To fit within the storage limitations of the Analytical Engine, arrays are
'packed' by storing five real numbers in each register. Since an Analytical
Engine register can store a 50-digit (signed) integer, this allows 10 digits
(each unsigned) for each real number:

    aaaaaaaaaa bbbbbbbbbb cccccccccc dddddddddd eeeeeeeeee

We store a real number x as int((50 + x) * (10 ^ 8)), allowing us to store
numbers with 8 decimal places of precision. The admissible range for packed
real numbers is thus [-50.00000000, 49.99999999], which is more than adequate
for our purposes. Additional shifts are thus required for converting between
packed (8 d.p.) and unpacked (20 d.p.) representations.
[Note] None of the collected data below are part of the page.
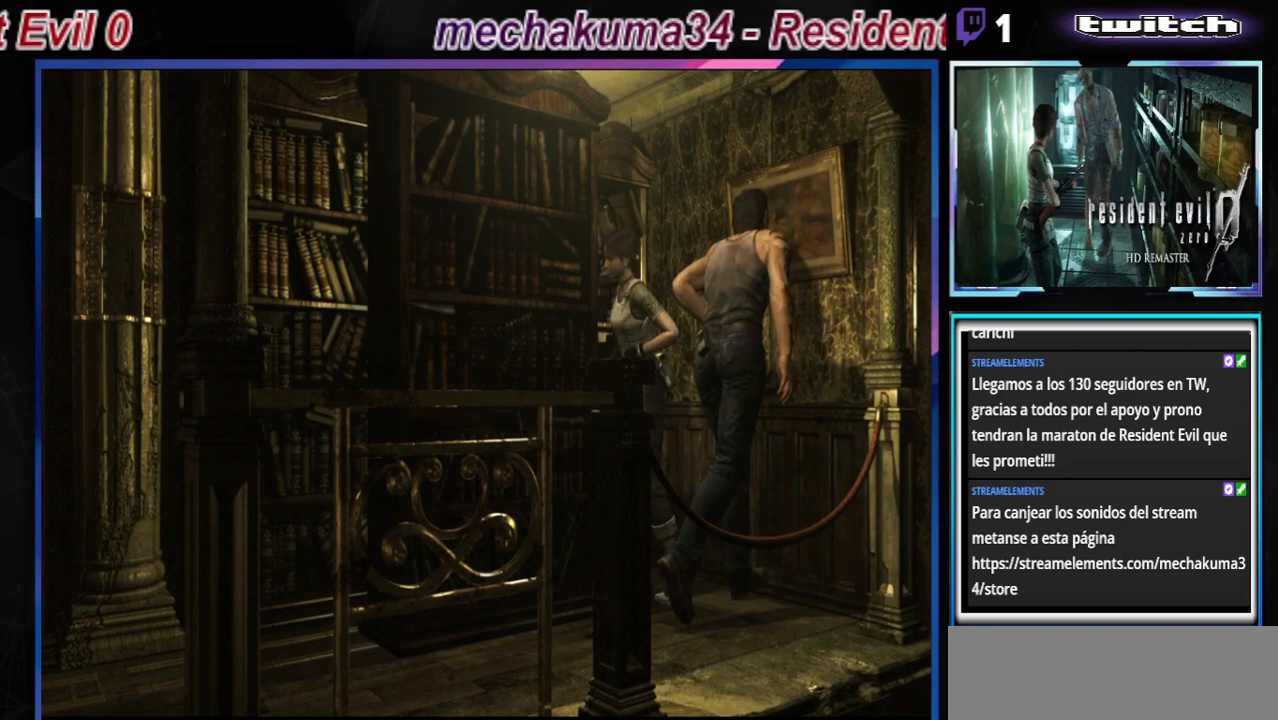
{"buttons": ["B"], "left_stick": "up-left", "events": []}
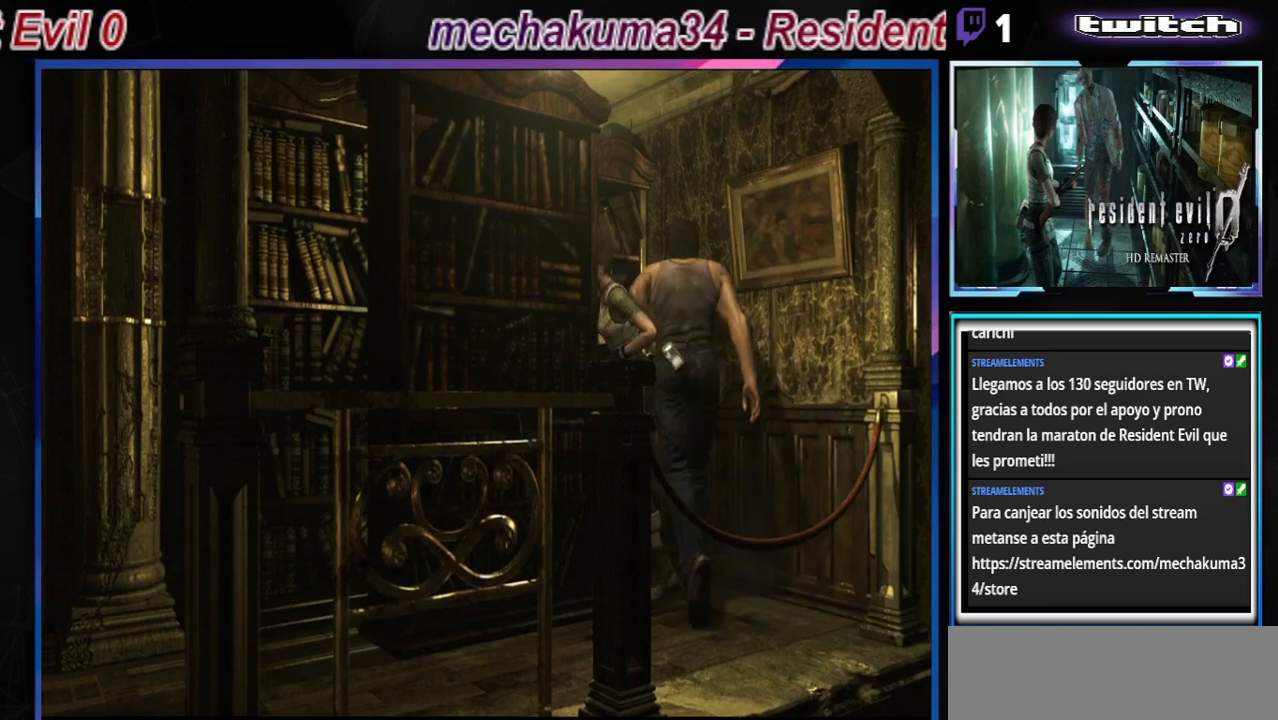
{"buttons": [], "left_stick": "up-left", "events": [[433, "B", "up"]]}
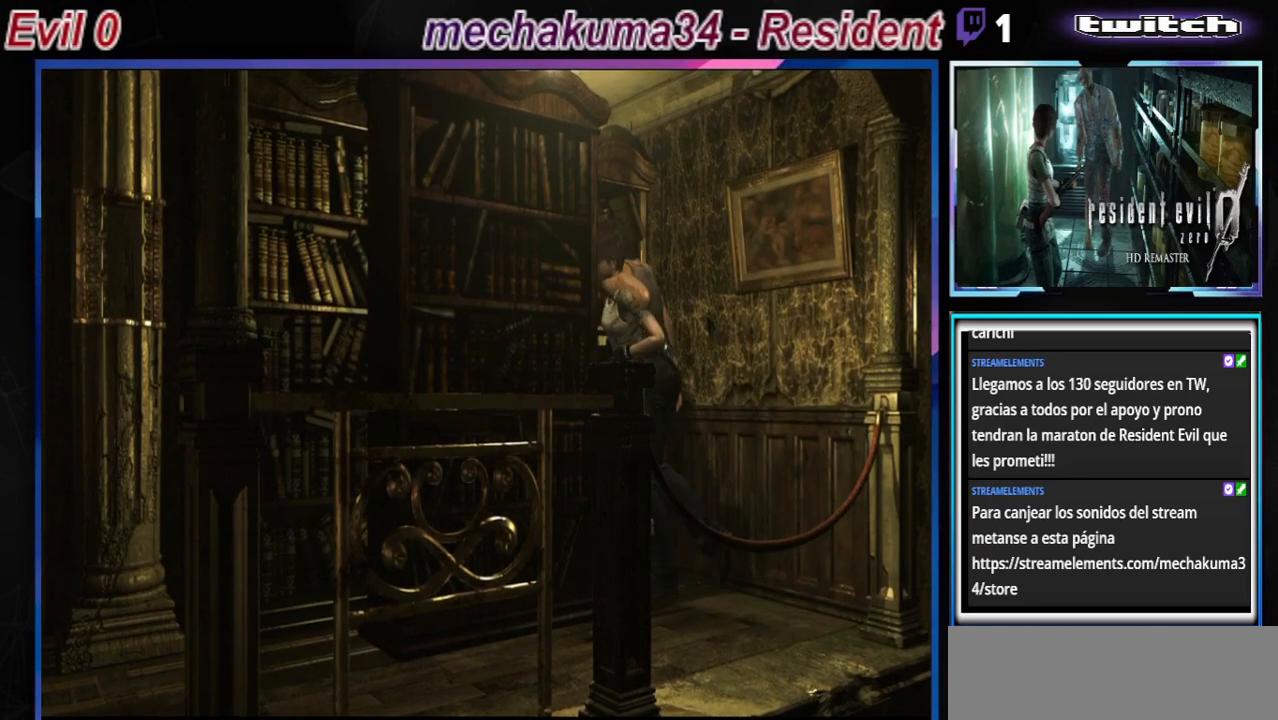
{"buttons": [], "left_stick": "up-left", "events": []}
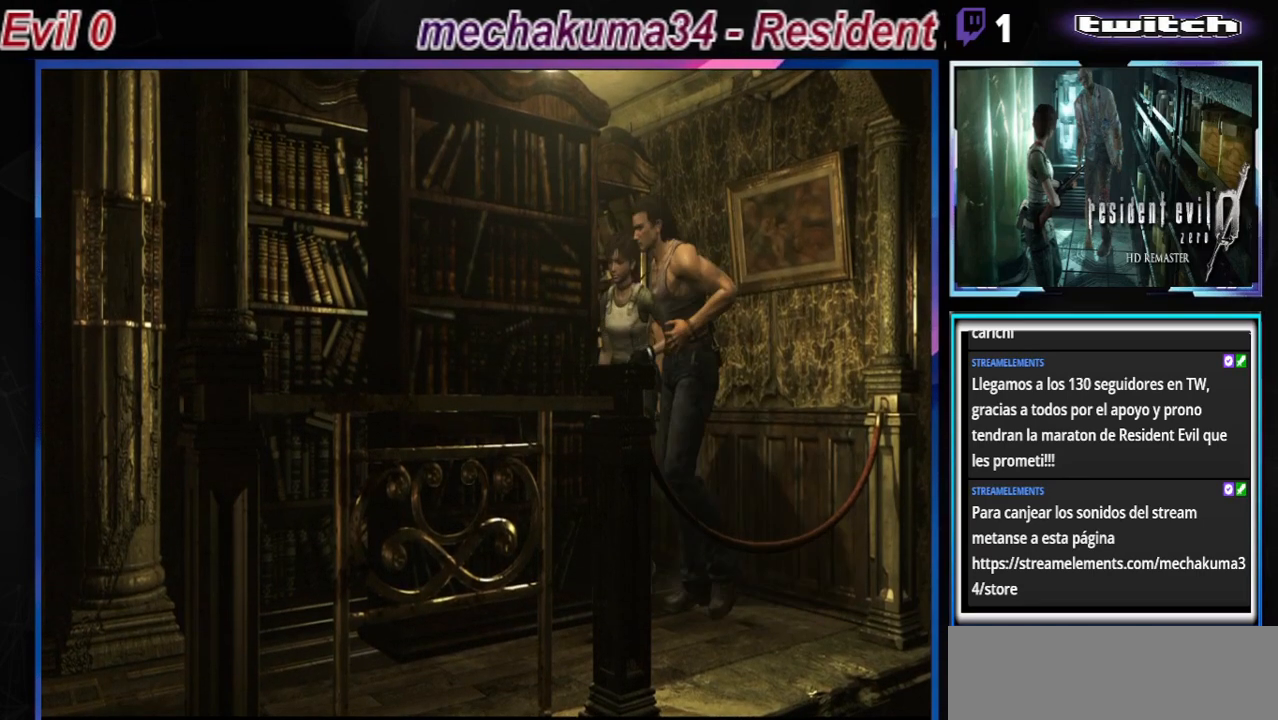
{"buttons": [], "left_stick": "up", "events": [[433, "left_stick", "up"]]}
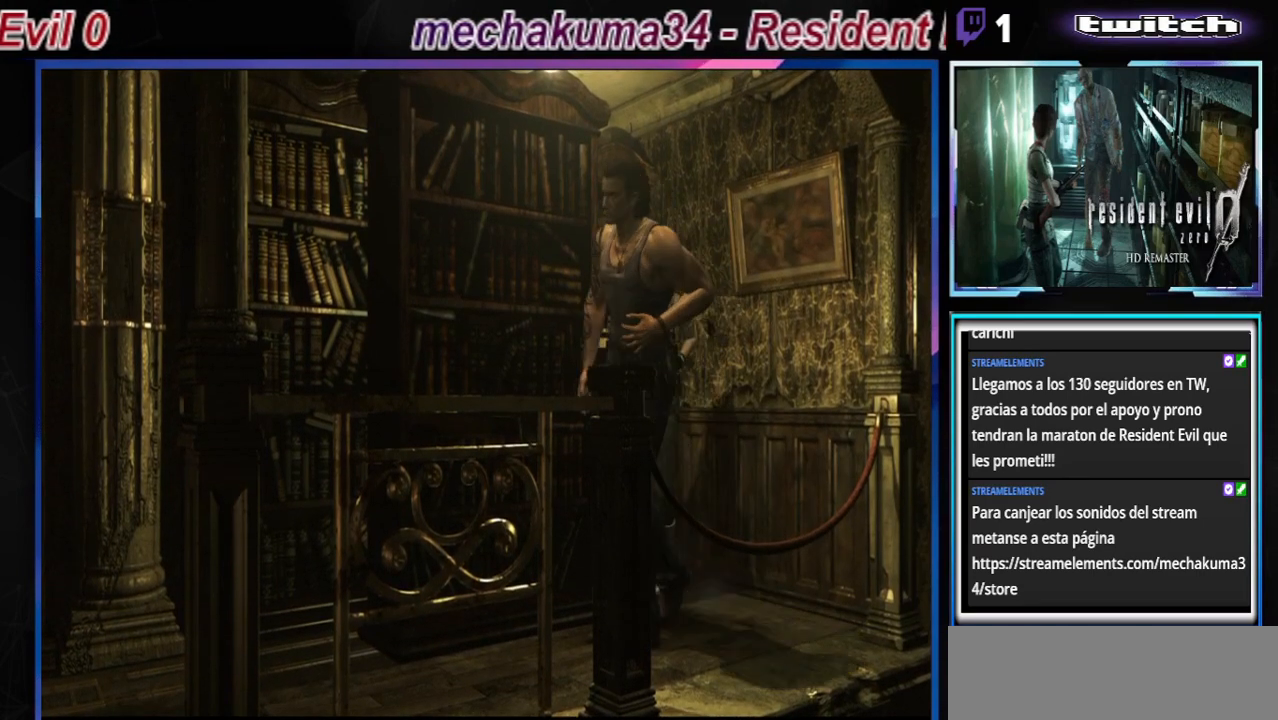
{"buttons": [], "left_stick": "right", "events": [[33, "left_stick", "right"]]}
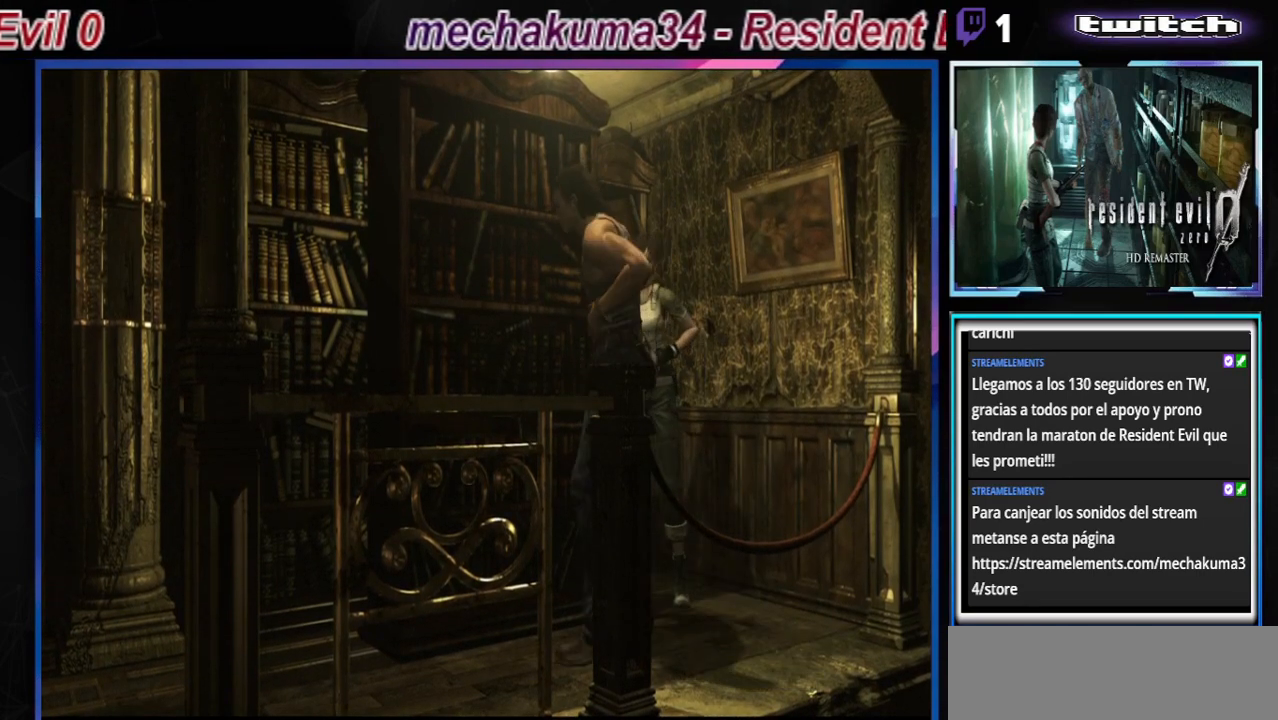
{"buttons": ["B"], "left_stick": "right", "events": [[433, "B", "down"]]}
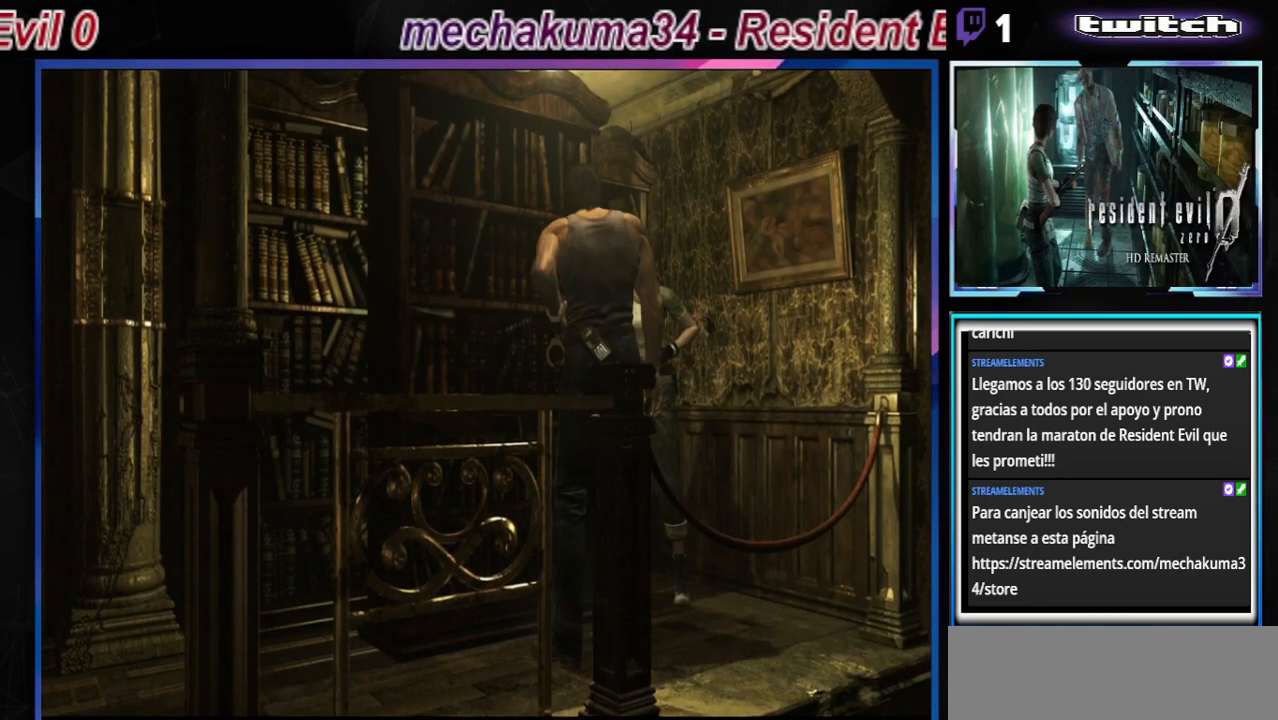
{"buttons": ["B"], "left_stick": "up-left", "events": [[133, "left_stick", "up"], [433, "left_stick", "up-left"]]}
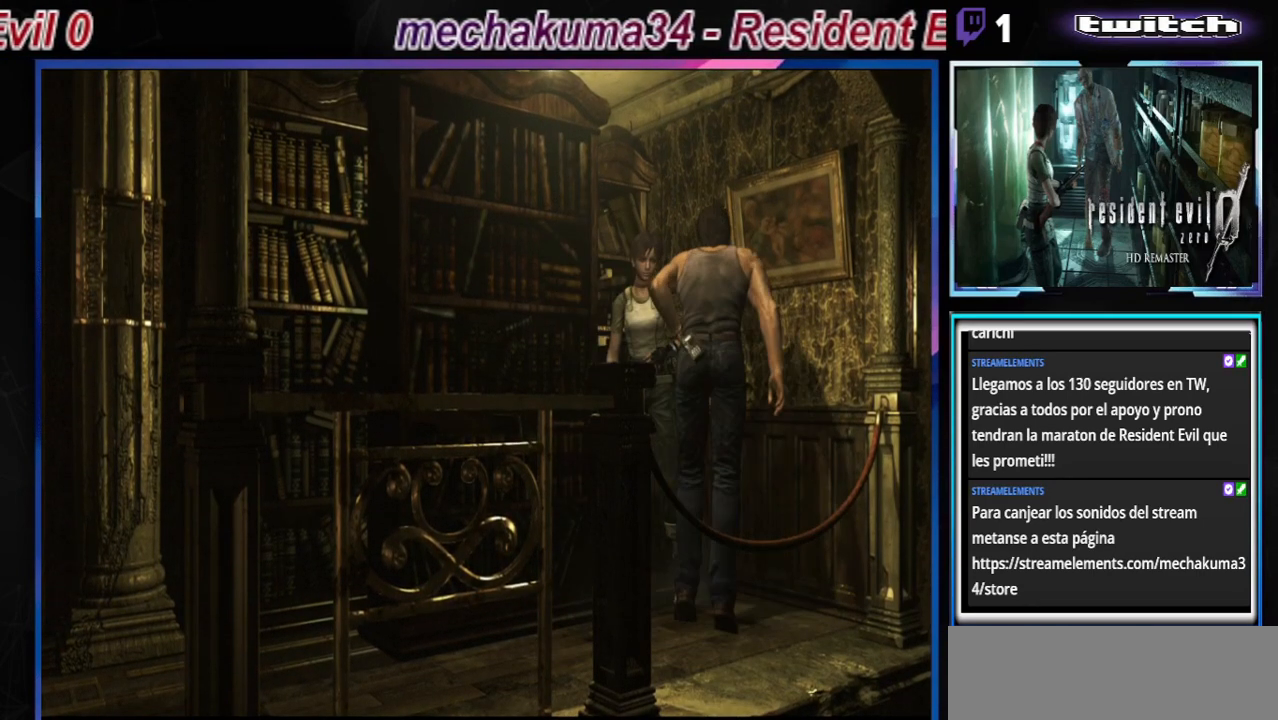
{"buttons": ["B"], "left_stick": "up", "events": [[467, "left_stick", "up"]]}
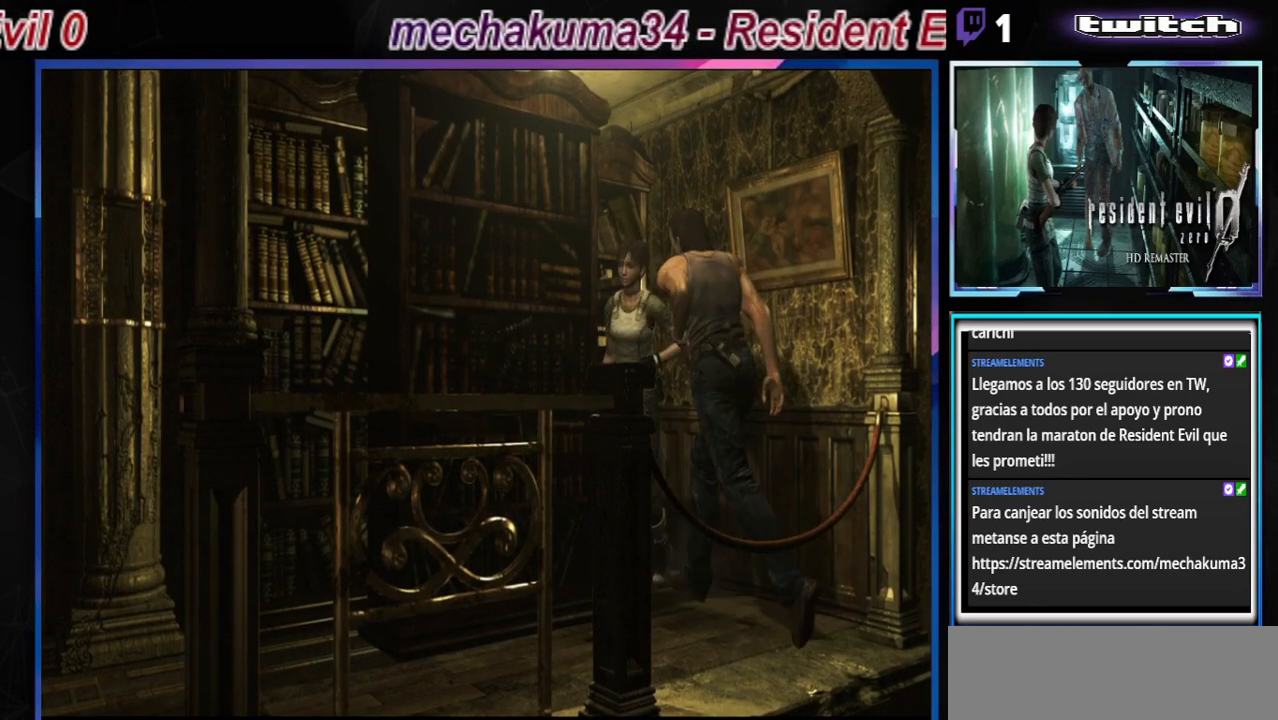
{"buttons": [], "left_stick": "up", "events": [[233, "B", "up"]]}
For our activation function, we use:

    sigma(x) = (x + 2x^3) / (1 + abs(x + 2x^3))

which is a reasonably accurate piecewise-rational approximation to tanh(x).
The need for it being piecewise-rational is that only addition, subtraction,
multiplication and division are allowed operations on the Analytical Engine.
Using a more accurate approximation to tanh(x) does not give any perceptible
improvement, and would be slower to compute.


Code generation
---------------

The Analytical Engine only supports fixed relative jumps, each of which can
be either forward or backward, conditional or unconditional. This makes any
long machine-readable program impossibly unmaintainable and incomprehensible
for humans. Consequently, we place various levels of abstraction between the
abstract neural network and the direct implementation.

The lowest intermediate level of abstraction is support for jumping to named
labels. The scripts `goto2cc.py` replaces jumps such as:

    jmp mainloop

and

    cjmp error_handler

to labels declared (betwixt a period and a colon) in the following manner:

    .error_handler:

with an equivalent combinatorial card (http://fourmilab.ch/babbage/cards.html)
such as CB?73. This removes the need to track line numbers manually.

Additionally, `jsr2goto.py` implements a call-stack (in registers R014 through
R029) to facilitate nested subroutine calls and returns. Since combinatorial
cards have fixed destinations, the script generates huge binary trees of
branches to implement the `ret` (return) instruction.

Despite its name, `jsr2goto.py` also translates other instructions, such as
memcpy, and expands **single** arithmetic instructions such as:

    R001 = R002 * R003

to the equivalent sequence of operation and variable cards:

    *
    L002
    L003
    S001

Moreover, either one of the input operands is allowed to be a literal:

    R007 = R007 + 15

in which case the constant 15 is loaded onto the register R001 by means of a
number card. Consequently, any use of this instruction will destroy the value
register R001; in general, it is safest to avoid using that register.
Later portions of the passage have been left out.